Did some code to measure how long the script takes:


START=`date +%s`

<body>

END=`date +%s`
RUNTIME=$((END-START))
printf "${COLOR1}> Script to ${RUNTIME} seconds${NC}

"

Running this script after every “zypper dup” and today it took 998 seconds.

Thanks for sharing!

Looking at your script and at this openSUSE SDB article https://en.opensuse.org/SDB:Disable_btrfsmaintenance, the switches and calls to balance as well as the scrub switch are different. Would you care to give a look and comment? Cheers.

Sure!

Balance

btrfs balance start -dusage=0 /
btrfs balance start -v -dusage=5 /
btrfs balance start -v -dusage=10 /
btrfs balance start -musage=0 /
btrfs balance start -v -musage=3 /

Remove -(d/m)usage=0, because btrfs already handles this automatically since v3.18.
Remove -musage=3, because I’ve read somewhere this shouldn’t be done (not that it would crash on you, just don’t).
Remove -dusage=10, because I’ve plenty of space atm. YMMV

Scrub

btrfs scrub start -Bd /

This is simply a matter of how I want to consume the report. I have a single device, so no need for -d, and I want to see the result as soon as it’s done, otherwise a call to btrfs scrub status is necessary, so the -R.

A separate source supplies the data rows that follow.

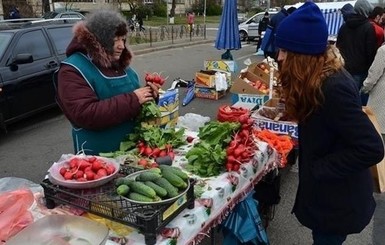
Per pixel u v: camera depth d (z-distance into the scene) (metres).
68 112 2.11
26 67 5.59
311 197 1.84
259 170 2.35
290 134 3.30
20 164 4.52
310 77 1.57
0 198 1.56
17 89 5.41
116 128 2.24
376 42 5.18
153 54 14.51
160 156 2.12
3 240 1.43
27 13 20.97
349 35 5.28
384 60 3.92
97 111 2.06
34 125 6.02
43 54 5.96
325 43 1.57
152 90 2.29
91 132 2.20
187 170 2.04
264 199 2.80
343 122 1.57
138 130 2.28
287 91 1.67
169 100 3.80
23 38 5.68
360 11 5.15
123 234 1.49
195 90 7.57
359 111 1.56
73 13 16.34
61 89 2.11
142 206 1.45
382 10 5.89
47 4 22.11
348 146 1.62
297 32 1.56
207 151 2.04
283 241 2.94
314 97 1.59
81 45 2.12
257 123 3.41
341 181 1.75
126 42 2.30
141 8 28.89
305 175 1.84
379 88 4.04
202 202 1.74
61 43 6.36
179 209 1.57
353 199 1.78
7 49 5.39
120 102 2.12
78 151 2.27
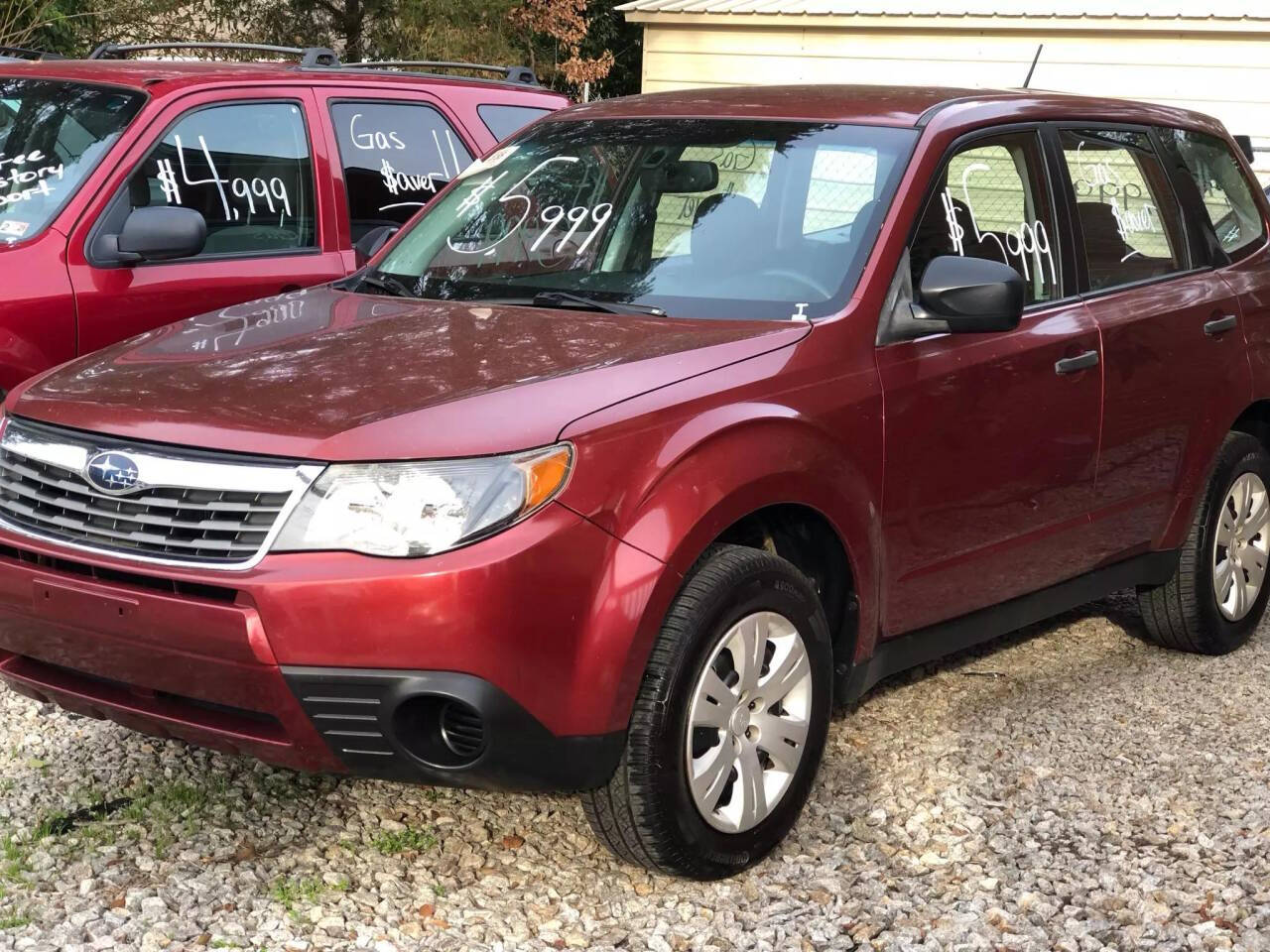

On another note, I saw linux 5.6 brings the mount option discard=async, which is awesome and that’s when I’m gonna remove the fstrim call from the script.

Hope this helps!

Great. Thanks a lot.
Cheers, and stay healthy.

Ah, another one, please: Your script, the btrfsmaintenance github https://github.com/kdave/btrfsmaintenance/blob/master/README.md, and the Arch Wiki mention scrub first, then balance. Only the openSUSE SDB has it the other way round. Haven’t checked the btrfs Wiki yet. Is there a rationale or recommendation as to the ordering?

Scrub checks if the file system can read from disk the same data that was written to it. I think it makes more sense running it before moving data around (balance). Every time a block is read from disk, its checksum is computed and compared. I understand that’s still the case if the block is to be relocated during a balance. If there’s a bit-flip in there, I don’t know how balance will deal with that, maybe it stops, or ignore the block. I’d prefer to handle it during a scrub. Good that you mention though, because I think my script will continue with the balance even in case scrub reports a checksum mismatch.